Переводить не стану, не зря же ты в свое время преуспевала в немецком, воспользуйся случаем освежить свои познания! А позднее, когда речь зашла о бессмысленности физических страданий, он заметил: «Собственно говоря, при посредстве курицы одно яйцо производит другое». Неплохо сказано, а? К сожалению, я не могла всецело сосредоточиться на беседе с профессором — надо было помнить и о других гостях. Когда стали обносить шампанским и разнообразными винами, мне всякий раз приходилось первой поднимать бокал, потому что, пока я не пригублю, никто из гостей не притронется к вину. Хороша, должно быть, была я в своем новом платье из черных голландских кружев — ожившая мумия, да и только! Послушай, ты, глупышка! У меня же пропасть нарядов, и так бы хотелось послать тебе что-нибудь! Я понятия не имею, сколько у тебя платьев? И потом, кто такая эта твоя Паула, встрече с которой ты так обрадовалась и которую якобы я должна помнить? Мне это имя не говорит ровным счетом ничего, хотя память у меня — когда я не переутомлена — хорошая, на имена в особенности.
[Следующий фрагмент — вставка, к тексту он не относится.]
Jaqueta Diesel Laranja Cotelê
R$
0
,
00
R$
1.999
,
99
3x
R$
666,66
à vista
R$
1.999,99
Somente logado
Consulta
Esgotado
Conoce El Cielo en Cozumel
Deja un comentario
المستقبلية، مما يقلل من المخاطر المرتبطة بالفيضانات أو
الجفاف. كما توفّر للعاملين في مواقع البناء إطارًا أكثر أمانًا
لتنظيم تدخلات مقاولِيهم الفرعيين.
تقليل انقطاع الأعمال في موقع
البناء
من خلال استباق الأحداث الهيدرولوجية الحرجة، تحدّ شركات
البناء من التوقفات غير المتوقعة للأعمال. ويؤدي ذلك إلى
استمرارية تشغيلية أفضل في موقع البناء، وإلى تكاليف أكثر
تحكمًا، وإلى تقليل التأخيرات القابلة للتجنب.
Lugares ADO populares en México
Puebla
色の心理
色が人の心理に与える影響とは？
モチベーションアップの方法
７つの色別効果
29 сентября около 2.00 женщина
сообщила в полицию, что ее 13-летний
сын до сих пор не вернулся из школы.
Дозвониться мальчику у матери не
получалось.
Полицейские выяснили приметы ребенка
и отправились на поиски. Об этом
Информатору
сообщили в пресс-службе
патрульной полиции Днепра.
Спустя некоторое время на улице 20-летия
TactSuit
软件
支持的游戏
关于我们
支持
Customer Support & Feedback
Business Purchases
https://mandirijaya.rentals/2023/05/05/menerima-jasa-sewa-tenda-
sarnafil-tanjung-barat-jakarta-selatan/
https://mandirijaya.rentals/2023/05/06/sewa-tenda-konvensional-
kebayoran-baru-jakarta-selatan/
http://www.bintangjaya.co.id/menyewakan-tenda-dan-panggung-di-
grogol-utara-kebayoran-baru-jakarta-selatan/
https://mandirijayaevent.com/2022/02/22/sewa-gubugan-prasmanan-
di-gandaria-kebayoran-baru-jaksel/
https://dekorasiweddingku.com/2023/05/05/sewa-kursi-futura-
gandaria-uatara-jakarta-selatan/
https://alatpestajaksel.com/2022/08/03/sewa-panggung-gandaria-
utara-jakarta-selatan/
Ужин в гостиной давали при свечах. Двести восемьдесят свечей. В прежние времена такой великосветский шик можно было видеть разве что в Театре комедии, когда там ставили Молнара. А у нас это будни!
Будапешт
Дорогая моя Гиза! Паулу ты не знаешь да и знать не можешь. Она же, напротив, очень о тебе наслышана, и потому первым ее вопросом было: «Как поживает твоя сестра Гиза?» Дело в том, что мы с Паулой всю осаду отсиживались вместе, в одном бомбоубежище в Буде, и я, беспокоясь о вас и шесть недель ни сном ни духом не ведая, как вы там, в Пеште, остались ли живы во время боев за город, только и знала, что без конца о тебе ей рассказывала. Бедный мой Бела, как был растяпой, так и остался верен себе: на всю осадную пору прихватил с собой из аптеки только десяток ампул с противостолбнячной сывороткой да пятьсот таблеток ультрасептила, хотя там осталось лежать шесть мешков сахарного песку. Но такой уж он человек, к чужому не притронется — даже когда Будайская крепость огнем горит! Кабы не Паула, мы бы тогда с голодухи ноги протянули. А она нас не только мукой, смальцем, картошкой снабжала, но, случалось, и медком угостит, и беконом, а то и яйцо даст. Люди в ту пору вонью собственной и то поделиться жалели, а Паула последним куском делилась, да так притом естественно и мило, что я иной раз ей и спасибо сказать забывала. С тех самых пор я ее не видела, вплоть до прошлого воскресенья. А уж при каких обстоятельствах мы встретились — и вообразить нельзя! Едва вспомню, сквозь землю готова провалиться.